I and probably a thousand other people have just returned from the 25 Hours of Thunderhill, the longest closed-course endurance race in North America. My eyes are itchy and red. My lower back and my right knee are tweaked. My feet are throbbing. I’m sleep-deprived, and the back of my truck looks like a percussion grenade went off in a camera shop that also sells sporting goods.
Compared with drivers and teams racing at Thunderhill, I had it easy. It was my first time to this facility and this race, and what lingers in my mind was that the 25 Hours of Thunderhill is an overwhelming, other-worldly experience that you have to see to believe.
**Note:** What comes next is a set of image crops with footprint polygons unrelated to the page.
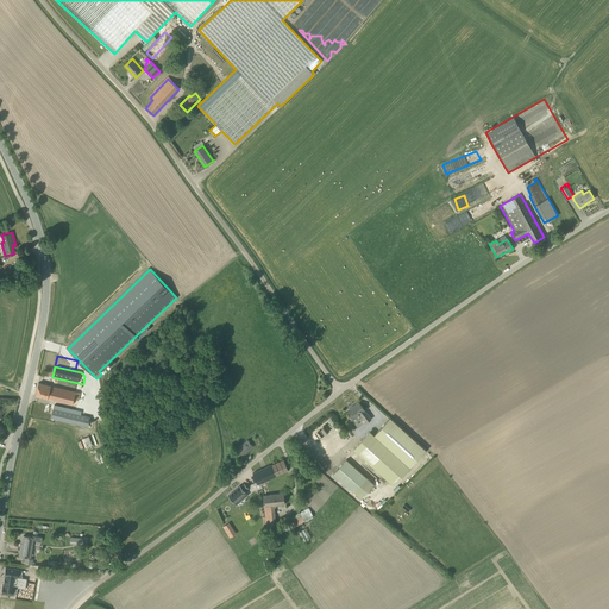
[(52,400),(55,387),(39,383),(36,395),(52,400)]
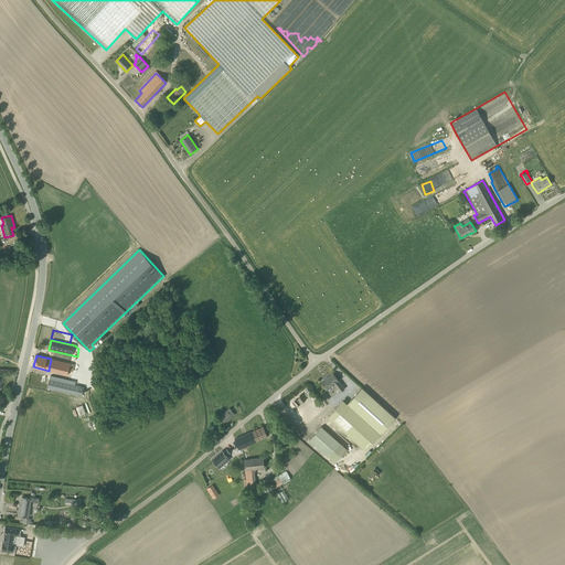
[(51,359),(49,371),(67,375),(68,371),(73,372),(74,365),(51,359)]
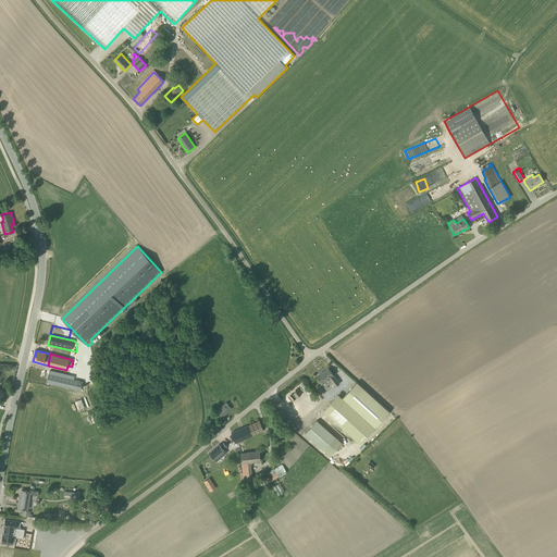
[(341,383),(334,375),(327,368),(322,372),(323,373),(318,378),(323,384),(330,380),(332,382),(335,387),(341,383)]
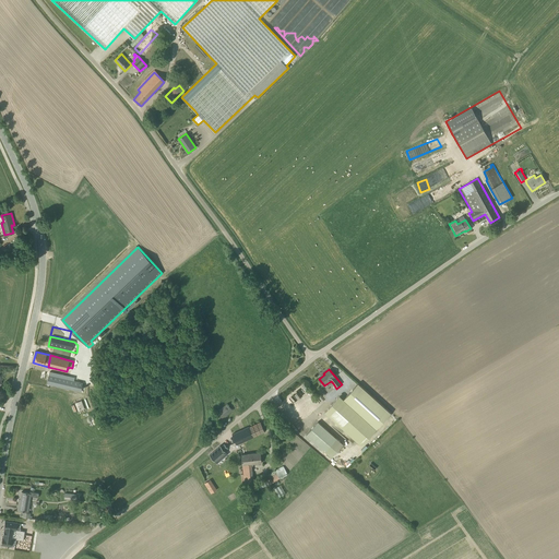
[(81,392),(81,391),(83,384),(83,383),(49,375),(47,383),(81,392)]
Visually, the first thing that struck me was the scope of the event. I was floored by the number of tractor trailers on site, with license plates from as far away as New Jersey and Florida. The 18-wheelers were parked right next to guys with Suburbans pulling 24-foot trailers, and Class C motorhomes pulling open trailers, demonstrating that this race attracts well-heeled teams and those with more modest budgets.
The paddock was crammed with equipment. Generators, lighting stands, EZ Ups strung with Christmas lights, immense tool boxes, small tool boxes, hand tools, power tools, barbecue grills, stackable chairs, compressors, nitrogen and air tanks. There were more tires than people, power cords and air hoses snaking in every direction, floor jacks, parts cars, spare bits, pit mats, pit carts, tents, canopies, spare engines, engine blocks with big holes blasted through them, cases of water, coolers, crock pots, ATVs, bicycles, golf carts and Segways. One team even had a miniature Christmas tree in its hot pit.
I marveled at the facility, which has a near-perfect racing surface, real debris fencing, manicured green grass, power-generating windmills and an elevator in the tower. I gasped at the landscape, with snow-capped peaks in the distance and its gently rolling hills that underpin this roller-coaster race track. And I bristled in the chrome-cold wind that blew in from the northwest and tugged at my lens as I tried to capture images.
Because smell is the sense most strongly tied to memory, the odors of Thunderhill will stay with me forever. Walking the hillsides with a belt and shoulders laden with camera gear, I was inundated with the liquor-sweet smell of race fuel, burned and raw. The smell of burnt rubber was in the air, but also the smell of hot brakes and steaming coolant. As I was shooting pit stops, I could swear I smelled cinnamon in the brake dust on the No. 64 Porsche. As I wandered the cold pits, I smelled strong coffee, barbecue, beef stew, charcoal smoke, fresh tires, motor oil, gear oil, seeped oil simmering on a hot engine, perfume and perspiration.
The entire experience was visceral, and I really have to congratulate Jerry Kunzman, Will Faules and everyone who put the whole event together. I can’t wait to do it again, and my guess is there are probably a thousand other people who feel the same way.